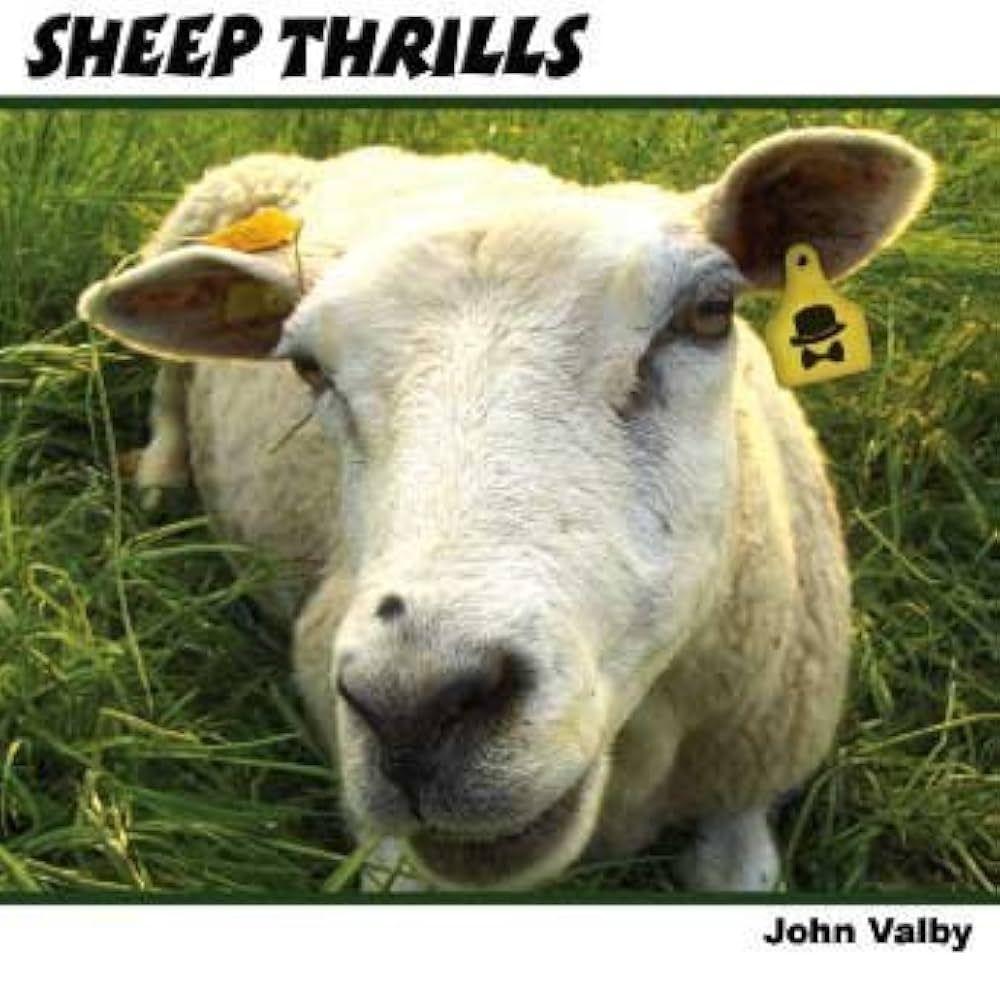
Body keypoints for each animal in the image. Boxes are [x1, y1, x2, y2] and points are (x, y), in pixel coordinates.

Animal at [78, 129, 934, 891]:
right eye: (309, 369)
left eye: (710, 312)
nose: (415, 709)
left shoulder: (748, 788)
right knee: (169, 391)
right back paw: (158, 480)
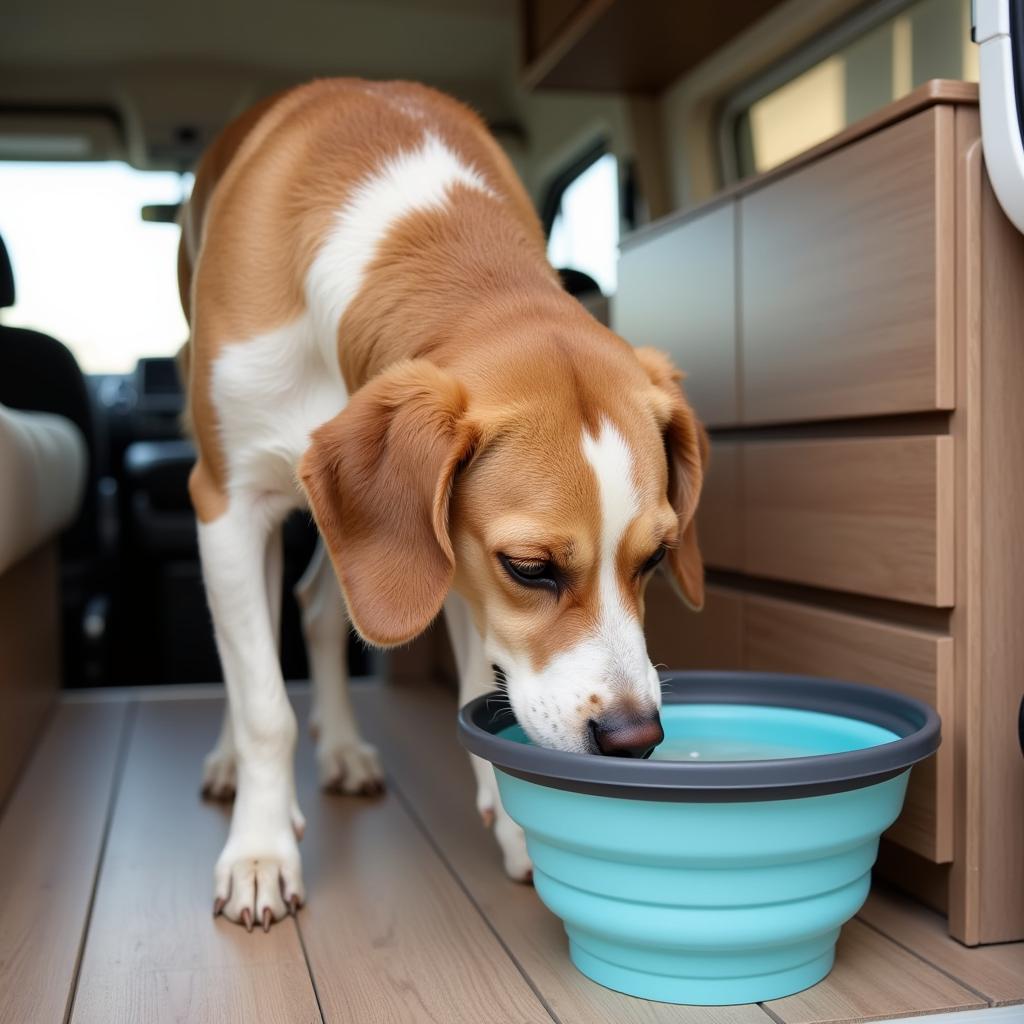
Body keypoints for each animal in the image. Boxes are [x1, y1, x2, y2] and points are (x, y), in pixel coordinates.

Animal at [178, 75, 704, 933]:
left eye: (657, 557)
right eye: (530, 567)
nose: (635, 737)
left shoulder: (448, 561)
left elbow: (474, 688)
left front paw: (519, 825)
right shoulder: (229, 503)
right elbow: (263, 705)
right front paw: (258, 851)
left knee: (318, 609)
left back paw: (341, 747)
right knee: (247, 647)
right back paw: (233, 766)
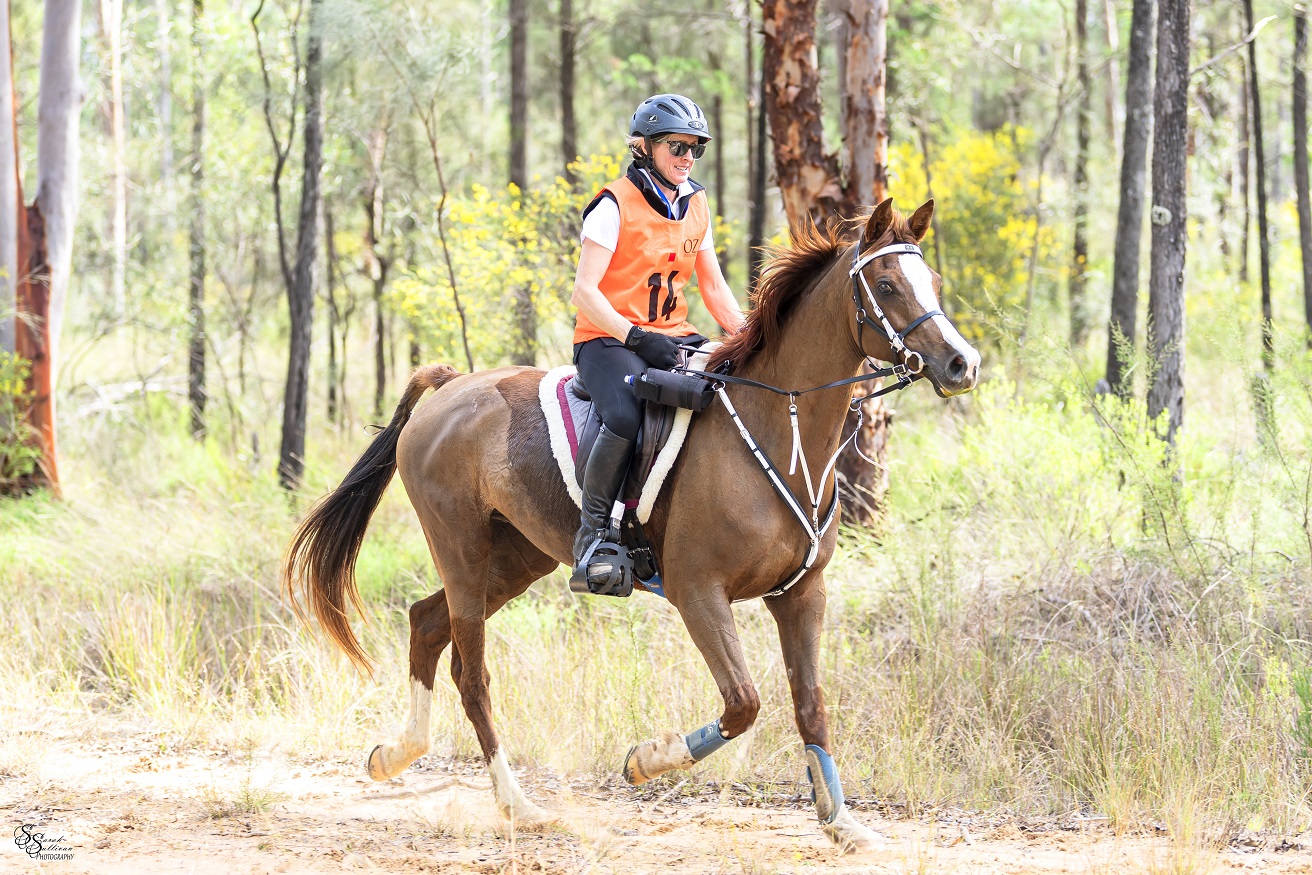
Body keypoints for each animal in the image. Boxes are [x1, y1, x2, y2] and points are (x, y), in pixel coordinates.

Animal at [282, 195, 981, 850]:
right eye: (886, 286)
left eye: (933, 281)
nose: (961, 364)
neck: (780, 429)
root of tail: (451, 386)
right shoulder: (699, 591)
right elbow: (744, 702)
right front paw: (647, 761)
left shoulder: (802, 594)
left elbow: (809, 705)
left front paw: (841, 824)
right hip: (460, 548)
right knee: (471, 674)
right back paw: (518, 805)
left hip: (517, 557)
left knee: (427, 623)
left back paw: (393, 756)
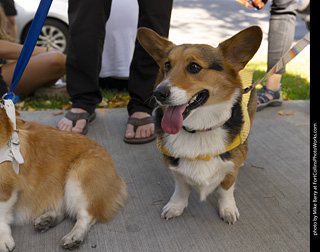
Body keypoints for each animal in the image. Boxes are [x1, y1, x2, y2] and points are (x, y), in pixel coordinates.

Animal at [0, 105, 127, 251]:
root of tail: (117, 175)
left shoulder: (5, 188)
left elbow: (1, 216)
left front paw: (3, 240)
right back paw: (48, 220)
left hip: (78, 177)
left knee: (86, 215)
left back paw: (74, 236)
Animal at [138, 26, 262, 224]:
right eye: (167, 66)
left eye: (194, 67)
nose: (158, 93)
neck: (198, 129)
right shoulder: (174, 167)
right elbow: (181, 188)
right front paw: (176, 206)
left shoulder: (229, 172)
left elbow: (226, 189)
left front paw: (228, 209)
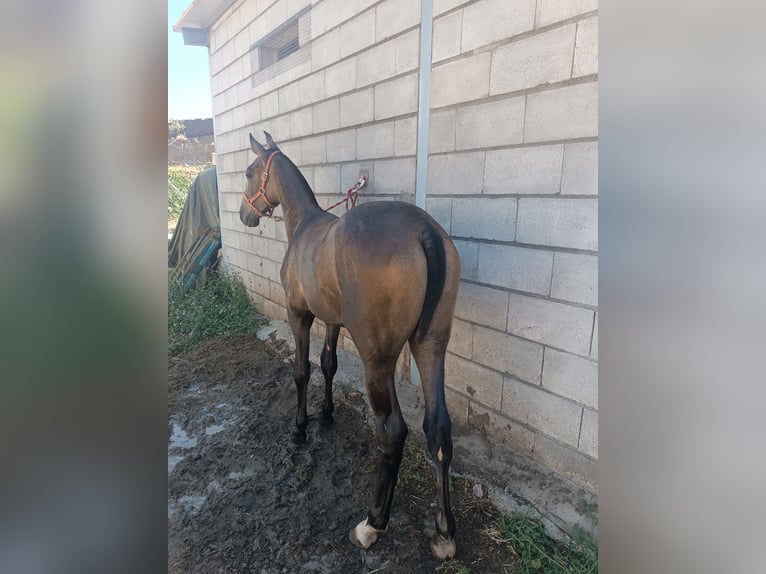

The problem -> How many of the listing's lines include "shoulder"? State only that number.

Solution -> 8